É entendimento pacífico da jurisprudência dos tribunais superiores, mormente do Supremo Tribunal de Justiça, que as conclusões apenas podem extrair-se de factos materiais, concretos e precisos, sobre os quais tenha recaído prova, sendo esse juízo conclusivo formulado a jusante, na sentença, onde cabe fazer a apreciação crítica da matéria de facto provada. Dito de outro modo, só os factos materiais são susceptíveis de prova e, como tal, podem considerar-se provados. As conclusões, envolvam elas juízos valorativos ou um juízo jurídico, devem decorrer dos factos provados, não podendo elas mesmas serem objecto de prova [cfr. Acórdão de 23.9.2009, Proc. n.º 238/06.7TTBGR.S1, Bravo Serra; e, reiterando igual entendimento jurisprudencial: de 19.4.2012, Proc.º30/08.4TTLSB.L1.S1, Pinto Hespanhol; de 23/05/2012, proc.º 240/10.4TTLMG.P1.S1, Sampaio Gomes; de 29/04/2015, Proc .º 306/12.6TTCVL.C1.S1, Fernandes da Silva; de 14/01/2015, Proc.º 488/11.4TTVFR.P1.S1, Fernandes da Silva; 14/01/2015, Proc.º 497/12.6TTVRL.P1.S1, Pinto Hespanhol; todos disponíveis em http://www.dgsi.pt/jstj, cujos fundamentos são transponíveis para o processo penal].
Efectivamente, a afirmação de que os resultados das colheitas evidenciaram inconformidades nos parâmetros Carência Bioquímica de Oxigénio (CBO), Carência Química de Oxigênio (CQO) e Sólidos Suspensos Totais (SST), como se fez constar no ponto 6 da sentença recorrida, não passa de uma afirmação genérica e conclusiva.
A descrição fáctica deveria conter de forma individualizada os valores dos resultados das colheitas, que permitissem aferir as concluídas inconformidades nos parâmetros Carência Bioquímica de Oxigénio (CBO), Carência Química de Oxigênio (CQO) e Sólidos Suspensos Totais (SST).
O mesmo ocorrendo com a afirmação conclusiva contida no nº 7, em que, mais uma vez, desconhecemos os valores limite de emissão evidenciados nos resultados das colheitas para, com a necessária certeza e objectividade exigidas pelo direito punitivo contra-ordenacional, avaliar se estavam ou não em conformidade com os estabelecidos na Licença de Utilização de Recursos Hídricos atribuída à arguida.
Esses juízos conclusivos assentes na mera afirmação genérica e abstracta de inconformidades são manifestamente insuficientes para aferir o incumprimento das obrigações impostas pelo respectivo título e, consequentemente, para concluir pelo preenchimento do elemento típico objectivo da contra-ordenação por que a recorrente foi condenada.
Por conseguinte, os factos provados não preenchem os elementos típicos objectivos e subjectivo da contra-ordenação imputada na sentença recorrida, o que conduz necessariamente à absolvição da sociedade arguida.
Desta forma fica prejudicado o conhecimento da outra questão recursória relativa à sanção que lhe foi aplicada suscitadas pela recorrente.

III – DECISÃO

Em função do exposto, acordam os Juízes desta Relação em julgar, embora por razões diversas das alegadas, parcialmente procedente o recurso interposto e, em consequência, revogam a sentença recorrida e absolvem a recorrente da prática da contra-ordenação por que foi condenada.
Sem tributação.

(Texto elaborado pela relatora e revisto por todos os signatários - art. 94º, n.º 2, do CPP)

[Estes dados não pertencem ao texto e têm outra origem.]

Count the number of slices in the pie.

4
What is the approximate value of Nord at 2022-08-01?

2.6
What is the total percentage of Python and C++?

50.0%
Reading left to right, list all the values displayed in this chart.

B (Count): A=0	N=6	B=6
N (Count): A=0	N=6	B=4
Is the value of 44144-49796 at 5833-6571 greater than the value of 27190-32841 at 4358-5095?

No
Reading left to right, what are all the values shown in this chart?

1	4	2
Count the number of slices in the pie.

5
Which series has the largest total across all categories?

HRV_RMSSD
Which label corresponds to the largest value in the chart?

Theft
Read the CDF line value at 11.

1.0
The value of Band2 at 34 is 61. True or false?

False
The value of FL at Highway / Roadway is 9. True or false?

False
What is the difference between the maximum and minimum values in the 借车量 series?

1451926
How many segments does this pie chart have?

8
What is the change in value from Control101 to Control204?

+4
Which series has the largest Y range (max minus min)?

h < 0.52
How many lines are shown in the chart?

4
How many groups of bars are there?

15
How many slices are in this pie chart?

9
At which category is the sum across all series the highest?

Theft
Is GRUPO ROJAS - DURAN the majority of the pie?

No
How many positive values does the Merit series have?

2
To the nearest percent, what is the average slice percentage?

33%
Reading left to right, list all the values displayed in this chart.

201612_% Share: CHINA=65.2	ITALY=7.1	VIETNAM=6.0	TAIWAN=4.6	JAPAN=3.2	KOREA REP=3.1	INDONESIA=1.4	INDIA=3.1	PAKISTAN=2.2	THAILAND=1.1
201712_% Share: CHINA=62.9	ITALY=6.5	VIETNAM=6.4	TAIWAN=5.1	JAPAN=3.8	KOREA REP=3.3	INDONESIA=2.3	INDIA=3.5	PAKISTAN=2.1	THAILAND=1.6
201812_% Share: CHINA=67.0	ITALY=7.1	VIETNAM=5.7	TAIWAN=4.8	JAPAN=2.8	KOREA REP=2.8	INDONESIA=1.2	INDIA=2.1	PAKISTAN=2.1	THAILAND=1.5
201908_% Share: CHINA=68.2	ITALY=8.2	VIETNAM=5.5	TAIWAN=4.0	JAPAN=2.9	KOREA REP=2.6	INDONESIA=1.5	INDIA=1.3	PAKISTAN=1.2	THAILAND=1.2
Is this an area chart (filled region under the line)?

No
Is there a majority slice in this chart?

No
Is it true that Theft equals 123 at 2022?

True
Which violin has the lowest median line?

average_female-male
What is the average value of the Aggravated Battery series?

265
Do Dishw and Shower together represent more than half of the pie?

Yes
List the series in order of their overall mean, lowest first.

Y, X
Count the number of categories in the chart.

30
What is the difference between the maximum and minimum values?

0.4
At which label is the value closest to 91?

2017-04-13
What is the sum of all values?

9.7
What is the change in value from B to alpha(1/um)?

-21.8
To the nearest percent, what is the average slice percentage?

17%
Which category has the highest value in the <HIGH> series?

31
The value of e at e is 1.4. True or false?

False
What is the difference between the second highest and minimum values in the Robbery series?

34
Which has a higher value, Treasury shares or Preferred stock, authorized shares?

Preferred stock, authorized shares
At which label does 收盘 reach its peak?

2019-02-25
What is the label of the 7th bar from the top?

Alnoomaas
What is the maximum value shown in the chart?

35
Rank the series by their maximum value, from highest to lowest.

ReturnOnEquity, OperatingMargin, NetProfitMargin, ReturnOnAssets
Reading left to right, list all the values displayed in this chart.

Guimarães, 28 de Novembro de 2023

Anabela Varizo Martins (relatora)
Pedro Freitas Pinto (1º adjunto)
António Bráulio Alves Martins (2º adjunto)


[1] Cfr entre outros Ac.do STJ de 27-10-2016  e de 06-06-2018, disponíveis in www.dgsi.pt  e, na doutrina, Germano Marques da Silva- Direito Processual Penal Português, 3, pag. 335.
[2] MANUEL SIMAS SANTOS e JORGE LOPES DE SOUSA, in “Contra-ordenações – Anotações ao Regime Geral”, 6.ª Edição 2011, Colecção Direito, Áreas Editora, pág. 380.